Ending the Occupation

The Palestinian people are pursuing a strategy of internationalization in order to end the occupation, reach a just and lasting peace, and apply the indispensable tool of accountability so as to end Israel’s culture of impunity that has perpetuated the conflict and entrenched the occupation. Meanwhile, the Israeli leadership has clearly and repeatedly stated its commitment to preventing the establishment of a Palestinian state, persisting in a program of settlement expansion, institutional racism, and apartheid practices—including against Israeli citizens of Palestinian origin, as was clear during the latest election.

In 1948, our people suffered one of the most dramatic forced displacement campaigns in modern history. The Nakba, or catastrophe, refers to the erasure of 418 Palestinian villages and the forced and systematic displacement of 70 percent of the Palestinian people to make way for the creation of Israel—this continues until the present day. I was a young boy then, but the memory of being uprooted from my hometown of Safad remain fresh.

Today, Israeli policies and practices are mirroring that displacement and uprooting in the Jordan Valley, Hebron, East Jerusalem, and the Gaza Strip. This cycle of suffering and indignities must stop.

We are very alarmed by the assertions and policy platforms that won the recent Israeli elections. There is no doubt now that the Government of Israel will be fully committed to a path that entrenches the occupation and denies Palestinian rights.
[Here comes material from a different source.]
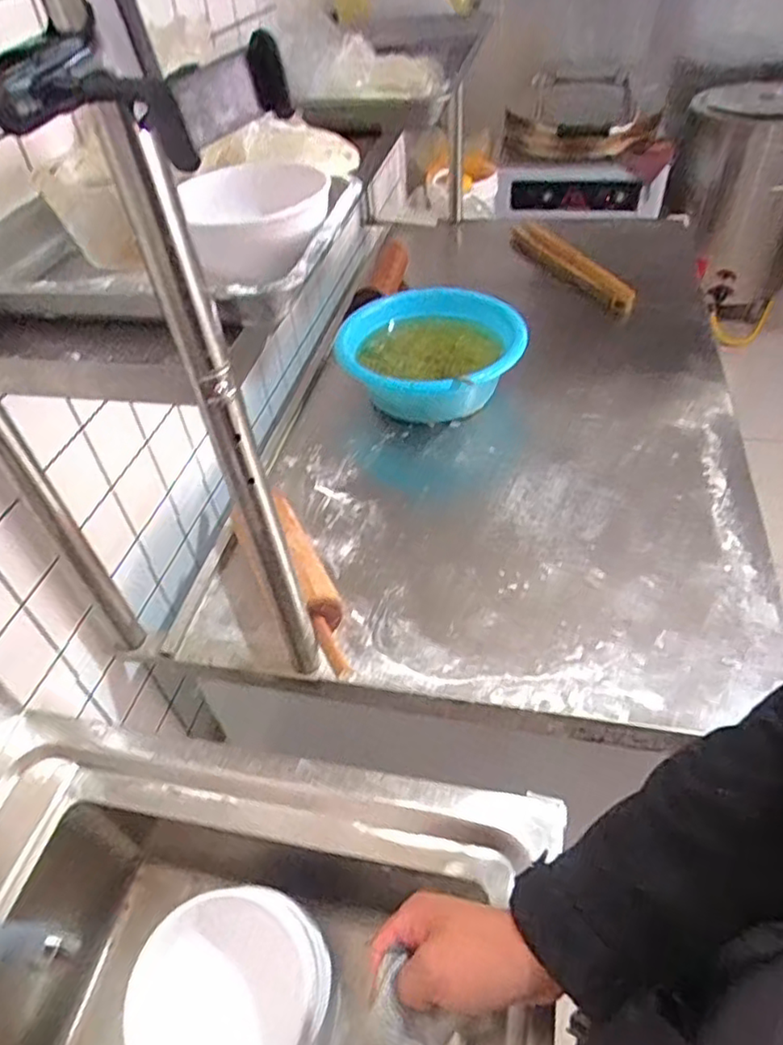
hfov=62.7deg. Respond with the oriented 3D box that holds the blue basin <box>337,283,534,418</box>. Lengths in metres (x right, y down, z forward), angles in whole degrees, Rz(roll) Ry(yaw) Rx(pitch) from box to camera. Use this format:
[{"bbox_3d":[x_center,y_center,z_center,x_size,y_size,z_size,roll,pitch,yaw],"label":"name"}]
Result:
[{"bbox_3d":[0.073,-0.302,1.182,0.323,0.135,0.323,-3,46,3],"label":"blue basin"}]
The policies of settlement construction, colonization inciting hate and racism, and encouraging religious fervor, are the cornerstones of Israel’s policy as stated by the election victors. It is the antithesis of the two-state formula.

Standing on the Right Side of History

In light of these radical developments, we believe that the international community must make clear, through urgent and effective actions, on which side of history it stands.
Decades of impunity and lack of accountability have clearly brought the situation to its current dangerous juncture. In order to save the two-state formula, it is time for the international community to reassess its course of action in support of this noble goal. Clearly, change is required.

All states have a standing legal and moral obligation to uphold and protect the principles of international law and human rights. In this regard, we assert that our multilateral and law-based approach complements and does not contradict our commitment to a peaceful and negotiated resolution of the conflict.

It is Time

We ask the international community to support our right to self-determination by recognizing the State of Palestine on the land Israel occupied in 1967.
Support our right to seek justice and ensure accountability by endorsing and supporting our accession to the Rome Statute and commitment to cooperate with the General Prosecutor at the International Criminal Court.
Support the Arab Peace Initiative—the most generous regional peace plan we could ever have.

Shoulder your responsibilities under international law by banning all Israeli settlement products and services, and ensuring the swift divestment from all companies and organizations implicated in the direct or indirect profiteering from violations of international law and Palestinian human rights.

Join us in asserting the universality of human rights and the commitment to international law as cornerstones of justice and peace everywhere.

Join us in asserting that the path of military domination, aggression, and impunity is unacceptable and intolerable.

Recognise the State of Palestine and support our concerted and sincere effort to achieve peace based on justice and mutual respect.